DATA SUPPLIED ::
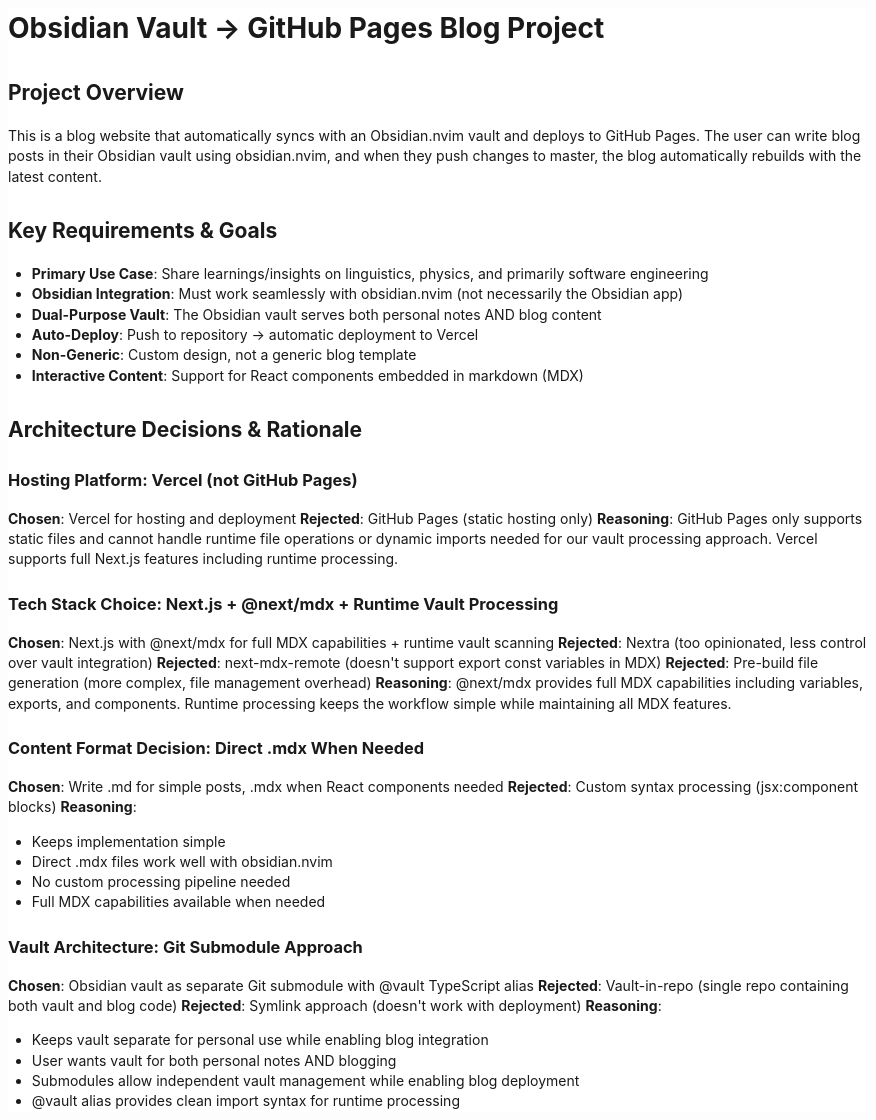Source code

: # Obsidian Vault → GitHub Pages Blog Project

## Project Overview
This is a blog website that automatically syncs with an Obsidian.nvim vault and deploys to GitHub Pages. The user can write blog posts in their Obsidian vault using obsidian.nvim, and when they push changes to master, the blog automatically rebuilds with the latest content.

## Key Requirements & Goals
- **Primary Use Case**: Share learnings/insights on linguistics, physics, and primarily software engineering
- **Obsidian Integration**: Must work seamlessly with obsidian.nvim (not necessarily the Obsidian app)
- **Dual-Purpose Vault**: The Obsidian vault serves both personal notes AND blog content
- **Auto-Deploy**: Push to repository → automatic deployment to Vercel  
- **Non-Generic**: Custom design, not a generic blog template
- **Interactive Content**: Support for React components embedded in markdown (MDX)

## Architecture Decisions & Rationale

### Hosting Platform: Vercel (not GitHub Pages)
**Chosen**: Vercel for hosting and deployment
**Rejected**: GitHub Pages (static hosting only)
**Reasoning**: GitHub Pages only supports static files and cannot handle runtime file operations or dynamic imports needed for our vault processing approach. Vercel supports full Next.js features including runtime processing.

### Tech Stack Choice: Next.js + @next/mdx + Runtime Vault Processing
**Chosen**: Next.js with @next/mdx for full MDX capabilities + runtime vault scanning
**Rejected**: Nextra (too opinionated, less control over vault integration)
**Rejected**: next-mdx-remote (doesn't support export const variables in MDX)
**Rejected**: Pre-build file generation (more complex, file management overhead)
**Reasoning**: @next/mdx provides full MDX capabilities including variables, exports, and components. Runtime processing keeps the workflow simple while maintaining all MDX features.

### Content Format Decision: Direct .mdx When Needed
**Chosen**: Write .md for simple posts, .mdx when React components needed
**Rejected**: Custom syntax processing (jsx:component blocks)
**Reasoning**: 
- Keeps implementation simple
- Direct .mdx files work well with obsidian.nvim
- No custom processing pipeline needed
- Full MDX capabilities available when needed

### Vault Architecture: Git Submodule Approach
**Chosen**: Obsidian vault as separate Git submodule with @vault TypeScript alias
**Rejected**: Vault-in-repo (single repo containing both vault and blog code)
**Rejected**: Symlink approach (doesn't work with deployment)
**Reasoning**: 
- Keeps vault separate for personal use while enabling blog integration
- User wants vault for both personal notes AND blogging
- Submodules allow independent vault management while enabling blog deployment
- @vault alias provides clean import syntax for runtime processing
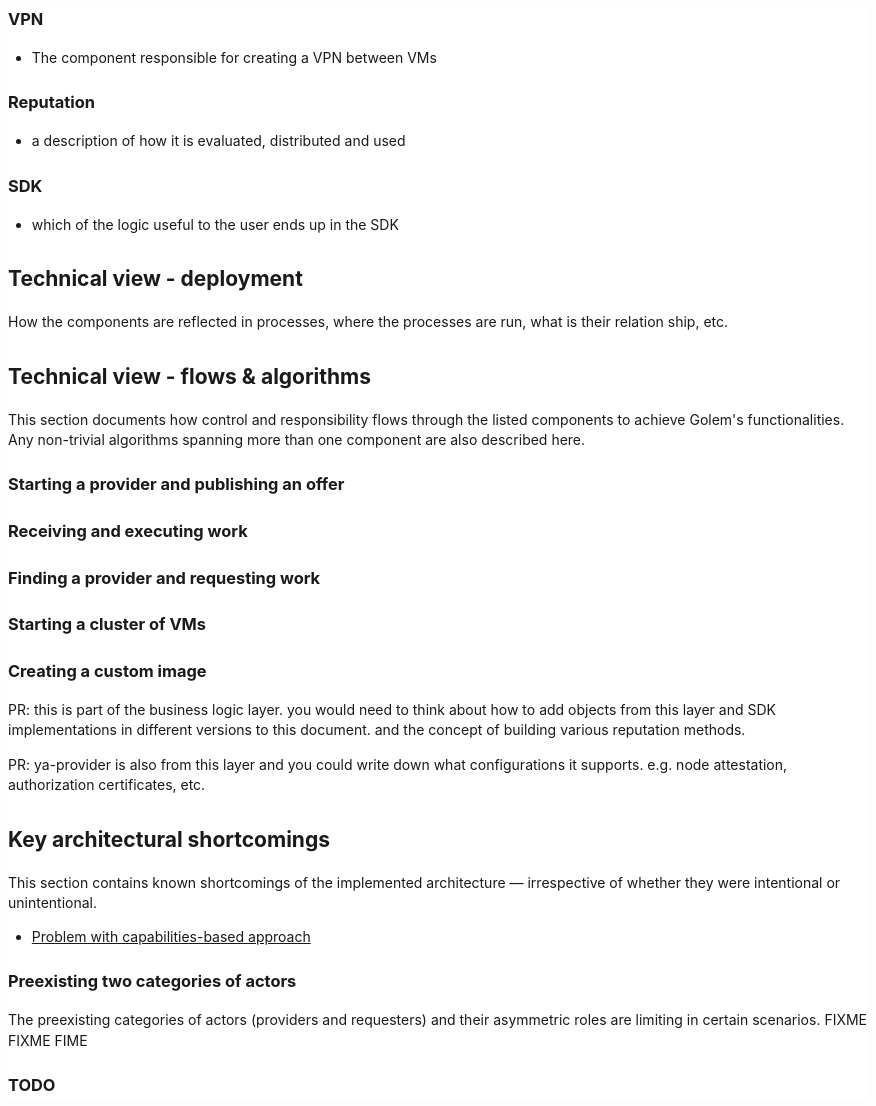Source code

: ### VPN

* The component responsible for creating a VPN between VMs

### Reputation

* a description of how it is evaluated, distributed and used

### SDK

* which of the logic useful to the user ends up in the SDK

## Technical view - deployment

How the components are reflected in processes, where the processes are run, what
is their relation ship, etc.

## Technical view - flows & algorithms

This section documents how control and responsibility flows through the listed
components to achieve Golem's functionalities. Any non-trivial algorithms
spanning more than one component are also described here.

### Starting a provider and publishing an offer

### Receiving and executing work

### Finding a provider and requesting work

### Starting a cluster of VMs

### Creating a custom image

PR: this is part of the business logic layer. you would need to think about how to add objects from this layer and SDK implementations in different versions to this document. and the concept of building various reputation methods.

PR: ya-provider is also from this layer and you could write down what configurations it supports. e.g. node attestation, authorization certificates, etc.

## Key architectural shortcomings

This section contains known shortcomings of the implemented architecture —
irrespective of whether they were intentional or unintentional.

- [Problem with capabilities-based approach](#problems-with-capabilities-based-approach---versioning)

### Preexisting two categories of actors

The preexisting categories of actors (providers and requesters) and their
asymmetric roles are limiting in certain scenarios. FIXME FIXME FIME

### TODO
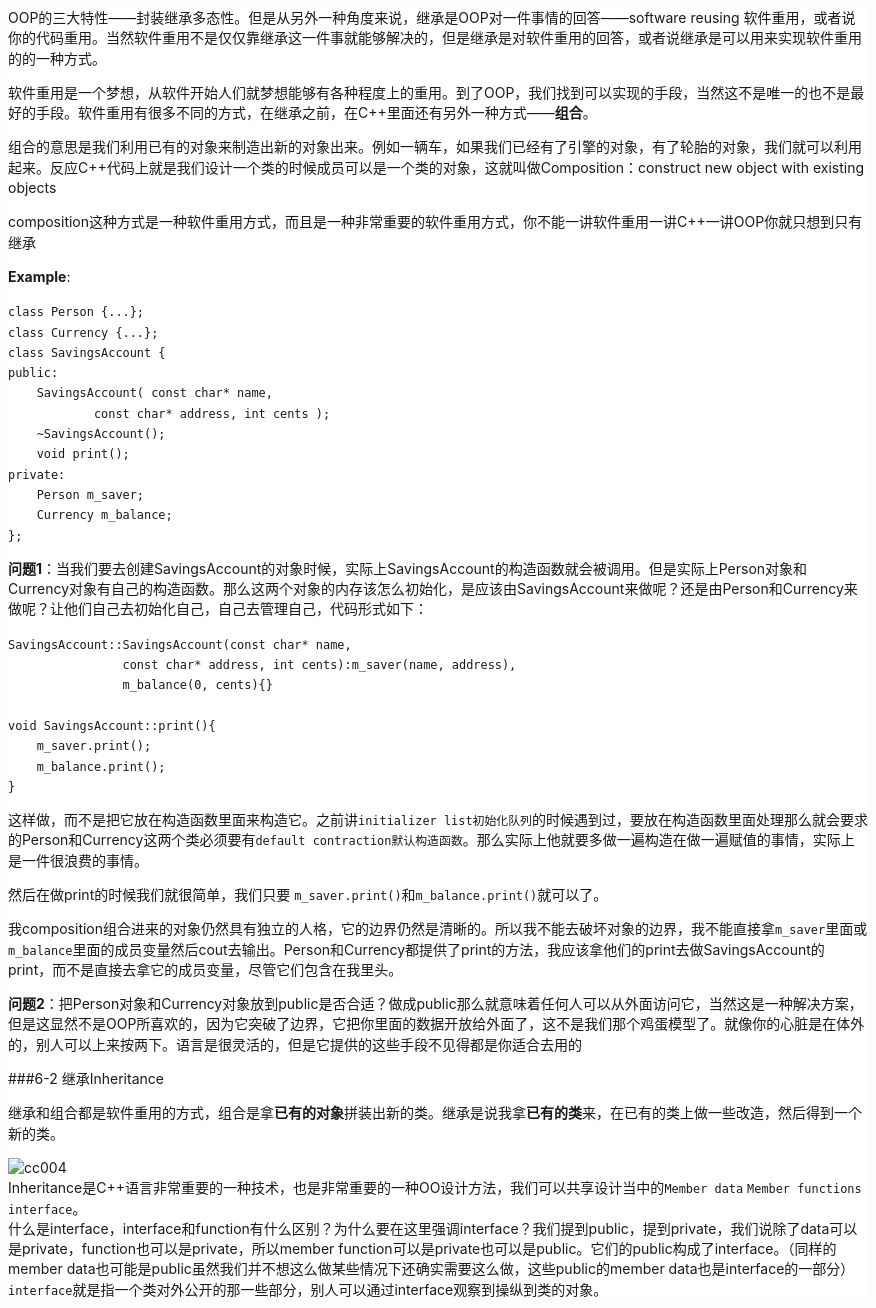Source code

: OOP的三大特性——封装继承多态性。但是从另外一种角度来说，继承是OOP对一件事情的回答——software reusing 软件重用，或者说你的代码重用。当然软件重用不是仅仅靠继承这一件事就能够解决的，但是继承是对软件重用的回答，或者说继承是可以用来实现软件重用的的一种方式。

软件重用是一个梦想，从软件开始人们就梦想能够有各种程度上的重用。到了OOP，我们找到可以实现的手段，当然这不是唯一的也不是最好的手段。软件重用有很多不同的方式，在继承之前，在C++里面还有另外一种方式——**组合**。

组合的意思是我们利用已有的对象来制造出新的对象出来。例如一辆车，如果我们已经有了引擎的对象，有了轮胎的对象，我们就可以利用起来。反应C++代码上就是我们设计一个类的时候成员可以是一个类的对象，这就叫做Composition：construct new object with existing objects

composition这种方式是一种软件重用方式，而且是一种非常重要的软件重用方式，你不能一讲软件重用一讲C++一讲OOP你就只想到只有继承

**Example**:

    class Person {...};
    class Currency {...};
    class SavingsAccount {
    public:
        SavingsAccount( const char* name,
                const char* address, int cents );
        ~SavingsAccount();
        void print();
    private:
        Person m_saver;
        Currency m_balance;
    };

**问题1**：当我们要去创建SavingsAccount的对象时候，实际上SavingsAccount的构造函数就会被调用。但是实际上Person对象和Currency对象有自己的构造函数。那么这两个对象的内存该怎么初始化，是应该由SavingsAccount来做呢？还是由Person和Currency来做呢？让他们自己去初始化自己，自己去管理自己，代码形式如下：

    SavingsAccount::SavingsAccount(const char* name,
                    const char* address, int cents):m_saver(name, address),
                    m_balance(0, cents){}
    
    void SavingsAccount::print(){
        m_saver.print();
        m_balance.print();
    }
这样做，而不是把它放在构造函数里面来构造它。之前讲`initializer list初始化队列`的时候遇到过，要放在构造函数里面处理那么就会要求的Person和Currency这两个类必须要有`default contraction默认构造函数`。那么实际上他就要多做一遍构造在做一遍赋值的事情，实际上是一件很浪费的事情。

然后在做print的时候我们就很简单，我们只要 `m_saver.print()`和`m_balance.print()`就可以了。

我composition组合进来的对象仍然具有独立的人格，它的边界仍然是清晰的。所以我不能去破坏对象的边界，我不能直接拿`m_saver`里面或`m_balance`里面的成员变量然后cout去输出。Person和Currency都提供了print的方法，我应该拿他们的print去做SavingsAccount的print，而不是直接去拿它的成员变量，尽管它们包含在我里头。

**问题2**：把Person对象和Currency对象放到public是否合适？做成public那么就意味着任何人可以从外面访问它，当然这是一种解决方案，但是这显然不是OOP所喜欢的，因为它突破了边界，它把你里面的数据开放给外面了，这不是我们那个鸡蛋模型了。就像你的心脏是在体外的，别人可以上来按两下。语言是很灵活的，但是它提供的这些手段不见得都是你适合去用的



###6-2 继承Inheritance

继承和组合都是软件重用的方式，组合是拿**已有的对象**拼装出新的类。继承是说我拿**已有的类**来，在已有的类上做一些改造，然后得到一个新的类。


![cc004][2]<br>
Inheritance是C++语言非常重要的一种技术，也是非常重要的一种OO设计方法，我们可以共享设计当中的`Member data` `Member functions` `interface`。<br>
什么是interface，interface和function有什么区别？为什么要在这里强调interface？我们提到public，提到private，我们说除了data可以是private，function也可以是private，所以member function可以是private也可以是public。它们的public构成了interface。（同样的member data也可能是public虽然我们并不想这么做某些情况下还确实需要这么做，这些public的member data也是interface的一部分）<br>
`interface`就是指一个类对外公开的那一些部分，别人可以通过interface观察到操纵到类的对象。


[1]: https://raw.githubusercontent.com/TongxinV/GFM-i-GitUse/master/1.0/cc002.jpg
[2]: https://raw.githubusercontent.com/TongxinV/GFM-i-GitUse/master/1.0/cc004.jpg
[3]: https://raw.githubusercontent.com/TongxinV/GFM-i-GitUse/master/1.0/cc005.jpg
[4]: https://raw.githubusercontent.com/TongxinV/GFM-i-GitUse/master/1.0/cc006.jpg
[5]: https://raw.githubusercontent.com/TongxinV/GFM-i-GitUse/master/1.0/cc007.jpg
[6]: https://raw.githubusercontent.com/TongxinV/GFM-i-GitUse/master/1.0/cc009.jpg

INSTRUCTIONS TO FOLLOW ::
Using the records above, write out exactly the lines between the one holding "including runtime processing." and the one holding "file management overhead)", inclusive; leave everything else out.

REPLY ::
**Reasoning**: GitHub Pages only supports static files and cannot handle runtime file operations or dynamic imports needed for our vault processing approach. Vercel supports full Next.js features including runtime processing.

### Tech Stack Choice: Next.js + @next/mdx + Runtime Vault Processing
**Chosen**: Next.js with @next/mdx for full MDX capabilities + runtime vault scanning
**Rejected**: Nextra (too opinionated, less control over vault integration)
**Rejected**: next-mdx-remote (doesn't support export const variables in MDX)
**Rejected**: Pre-build file generation (more complex, file management overhead)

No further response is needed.